__Problem__: Of all the lines below, output only those starting at the one with "Image 1: EM" and ending at the one with "Image 2: 3-D", both ends included, exactly as written.

__Data shown__:
'''

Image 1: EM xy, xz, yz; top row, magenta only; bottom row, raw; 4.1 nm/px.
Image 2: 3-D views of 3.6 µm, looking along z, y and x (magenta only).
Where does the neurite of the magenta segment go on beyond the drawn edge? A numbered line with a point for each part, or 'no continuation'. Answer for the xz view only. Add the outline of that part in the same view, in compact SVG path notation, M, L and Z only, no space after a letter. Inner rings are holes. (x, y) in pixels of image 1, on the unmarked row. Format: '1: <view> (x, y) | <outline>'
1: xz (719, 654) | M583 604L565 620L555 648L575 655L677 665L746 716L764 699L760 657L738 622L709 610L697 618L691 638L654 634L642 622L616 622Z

'''
'''

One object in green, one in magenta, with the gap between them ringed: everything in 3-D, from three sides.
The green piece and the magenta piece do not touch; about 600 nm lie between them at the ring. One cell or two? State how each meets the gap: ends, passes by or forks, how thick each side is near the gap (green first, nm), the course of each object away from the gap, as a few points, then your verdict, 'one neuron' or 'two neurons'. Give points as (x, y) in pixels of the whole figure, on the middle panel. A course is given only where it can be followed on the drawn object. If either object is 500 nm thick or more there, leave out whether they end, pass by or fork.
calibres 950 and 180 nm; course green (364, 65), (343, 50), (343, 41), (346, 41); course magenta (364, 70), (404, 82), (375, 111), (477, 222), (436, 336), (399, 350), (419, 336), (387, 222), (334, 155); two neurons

'''
'''

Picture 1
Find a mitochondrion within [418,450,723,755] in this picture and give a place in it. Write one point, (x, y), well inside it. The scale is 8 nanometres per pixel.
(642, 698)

'''

__Result of this task__:
Image 1: EM xy, xz, yz; top row, magenta only; bottom row, raw; 4.1 nm/px.
Image 2: 3-D views of 3.6 µm, looking along z, y and x (magenta only).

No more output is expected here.